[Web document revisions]
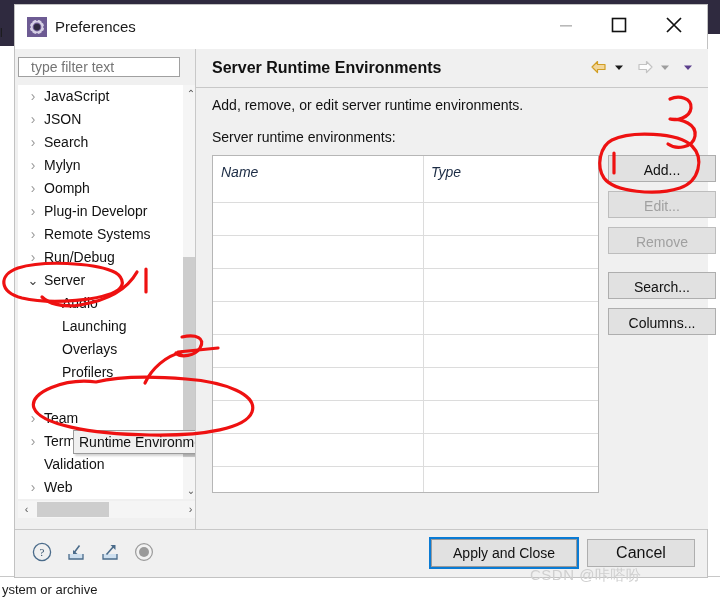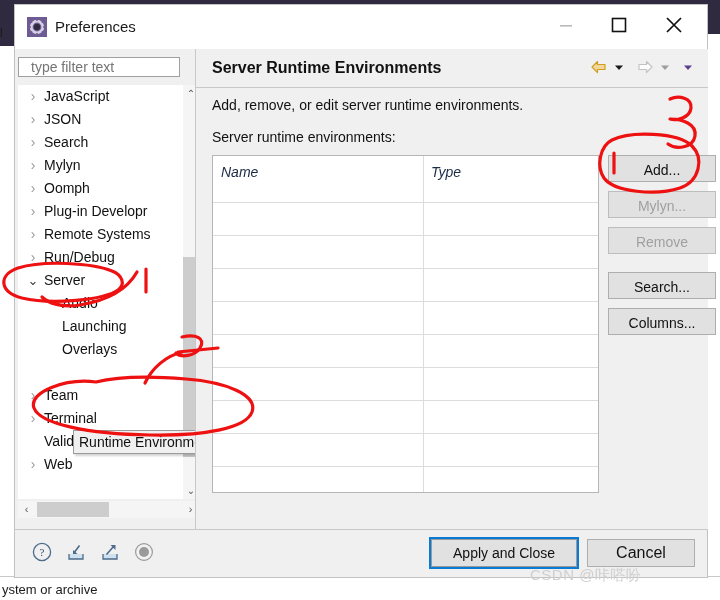--- a/index.html
+++ b/index.html
@@ -316,7 +316,7 @@
 
       <div id="sidebtns">
           <button class="sbtn">Add...</button>
-          <button class="sbtn disabled">Mylyn...</button>
+          <button class="sbtn disabled">Edit...</button>
           <button class="sbtn disabled">Remove</button>
           <button class="sbtn gap">Search...</button>
           <button class="sbtn">Columns...</button>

__Problem statement__: Within the records above, tally the lines that contain "sbtn". Give the total and nothing more.

__Solution to the problem__: 6